[Stored data]

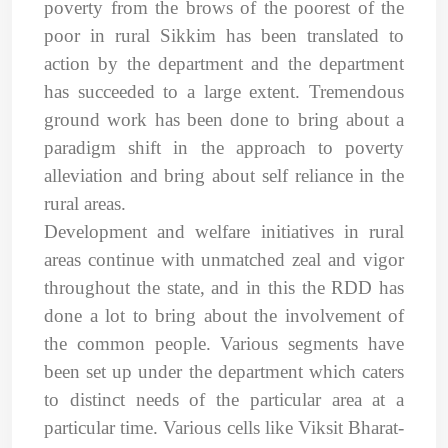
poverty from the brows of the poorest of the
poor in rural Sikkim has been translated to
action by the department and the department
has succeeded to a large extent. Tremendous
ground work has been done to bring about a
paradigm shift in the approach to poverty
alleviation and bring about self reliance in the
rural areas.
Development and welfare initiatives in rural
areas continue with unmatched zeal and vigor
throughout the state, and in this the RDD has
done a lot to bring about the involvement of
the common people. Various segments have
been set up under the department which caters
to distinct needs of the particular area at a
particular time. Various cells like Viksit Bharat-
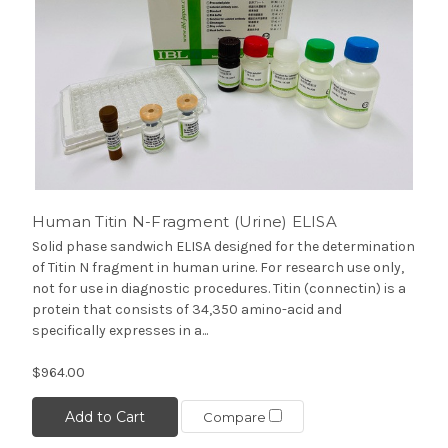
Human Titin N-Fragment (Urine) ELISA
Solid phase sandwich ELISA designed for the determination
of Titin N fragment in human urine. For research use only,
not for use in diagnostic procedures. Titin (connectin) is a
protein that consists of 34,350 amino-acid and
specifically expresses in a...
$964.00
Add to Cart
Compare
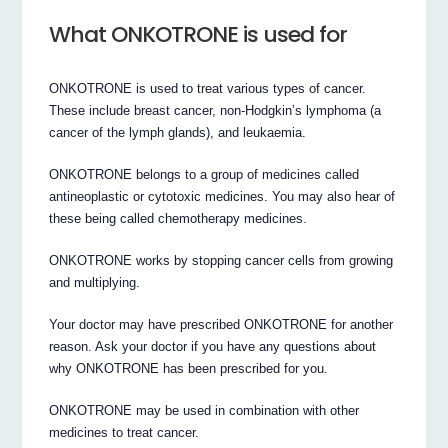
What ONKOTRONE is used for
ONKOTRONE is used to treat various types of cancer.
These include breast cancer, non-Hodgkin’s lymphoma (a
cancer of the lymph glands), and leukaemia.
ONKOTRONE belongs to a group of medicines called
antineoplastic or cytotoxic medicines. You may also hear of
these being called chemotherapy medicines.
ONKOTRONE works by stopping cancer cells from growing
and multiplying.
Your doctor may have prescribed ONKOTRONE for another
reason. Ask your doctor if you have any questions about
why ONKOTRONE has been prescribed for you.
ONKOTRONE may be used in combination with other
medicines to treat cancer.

- _What is being asked_
Copy every record above exactly, leaving out the pictures.

- _Exercise solution_
poverty from the brows of the poorest of the
poor in rural Sikkim has been translated to
action by the department and the department
has succeeded to a large extent. Tremendous
ground work has been done to bring about a
paradigm shift in the approach to poverty
alleviation and bring about self reliance in the
rural areas.
Development and welfare initiatives in rural
areas continue with unmatched zeal and vigor
throughout the state, and in this the RDD has
done a lot to bring about the involvement of
the common people. Various segments have
been set up under the department which caters
to distinct needs of the particular area at a
particular time. Various cells like Viksit Bharat-
Human Titin N-Fragment (Urine) ELISA
Solid phase sandwich ELISA designed for the determination
of Titin N fragment in human urine. For research use only,
not for use in diagnostic procedures. Titin (connectin) is a
protein that consists of 34,350 amino-acid and
specifically expresses in a...
$964.00
Add to Cart
Compare
What ONKOTRONE is used for
ONKOTRONE is used to treat various types of cancer.
These include breast cancer, non-Hodgkin’s lymphoma (a
cancer of the lymph glands), and leukaemia.
ONKOTRONE belongs to a group of medicines called
antineoplastic or cytotoxic medicines. You may also hear of
these being called chemotherapy medicines.
ONKOTRONE works by stopping cancer cells from growing
and multiplying.
Your doctor may have prescribed ONKOTRONE for another
reason. Ask your doctor if you have any questions about
why ONKOTRONE has been prescribed for you.
ONKOTRONE may be used in combination with other
medicines to treat cancer.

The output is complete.